Wakil Menteri Keuangan Suahasil Nazara menyampaikan bahwa berdasarkan surat keputusan bersama antara Kementerian Keuangan dan BI yang mengacu pada Perppu No. 1/2022, BI dimungkinkan untuk melakukan pembelian SBN secara langsung atau melalui pasar perdana.
Kesepakatan ini hanya berlaku selama 3 tahun, sejak 2020. Selama 3 tahun ini juga, defisit APBN diperbolehkan melebihi level 3 persen.
Dengan berakhirnya peran BI dalam pembiayaan APBN, pemerintah juga harus mengembalikan defisit APBN ke level 3 persen.
“Saya bisa pastikan SKB I, II, dan III, berlaku sampai dengan 2022, sehingga pada 2023 kita tidak memiliki kerja sama secara langsung dengan BI. Artinya, kebijakan kembali ke yang lalu, karena itulah pemerintah menurunkan defisit, supaya kita kembali proper lagi dalam mencari pembiayaan,” katanya, Selasa (29/11/2022).
Suahasil menjelaskan, dengan defisit APBN yang ditetapkan sebesar 2,84 persen pada 2023, pemerintah juga menekan pembiayaan utang yang ditargetkan sebesar Rp696,3 triliun atau turun 8 persen dibandingkan dengan outlook pada 2022.
Baca Juga
“Tahun depan defisit 2,84 persen, ini adalah sinyal bahwa pemerintah tidak akan print surat utang banyak-banyak, tapi apakah pemerintah akan melakukan penghematan?
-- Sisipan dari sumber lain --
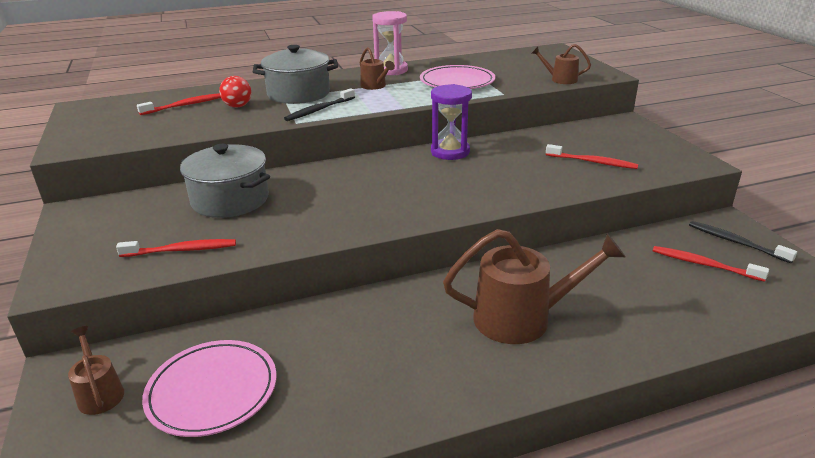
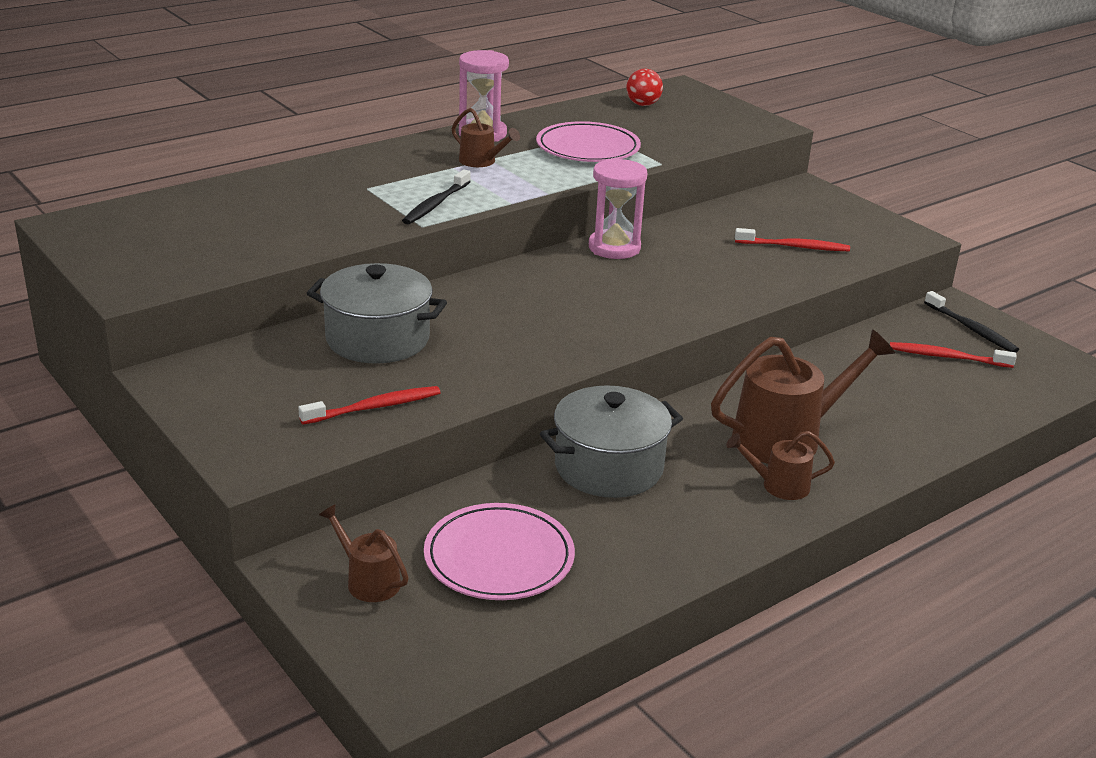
camera: 20 degrees left, 0 degrees up
red toothbrush [137,93,221,115] -> none
red ball [219,76,251,108] -> red ball moved to [626,69,663,106]
grey pot [253,45,338,104] -> grey pot moved to [540,385,683,498]
purple hourglass [431,84,472,160] -> pink hourglass [589,158,647,259]
brown watering can [531,44,591,84] -> brown watering can moved to [726,431,835,500]
black toothbrush [689,221,797,263] -> black toothbrush turned 150 degrees counterclockwise [924,291,1019,353]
Ini yang kita susun terus,” tuturnya.
Untuk itu, pemerintah akan melanjutkan penerapan automatic adjustment, di mana kementerian dan lembaga (K/L) wajib menyisihkan 5 persen dari pagu anggaran masing-masing K/L.
Penerapan automatic adjustment menurut Suahasil berhasil mendorong efisiensi belanja K/L. “Hasilnya K/L akhirnya memilah sendiri mana belanja yang tidak perlu dikeluarkan. Tahun depan kita coba lagi, kita beri arahan lagi mana yang harus dibelanjakan, belanjakan, mana yang perlu kita efisienkan, ya harus kita efisienkan,” jelasnya.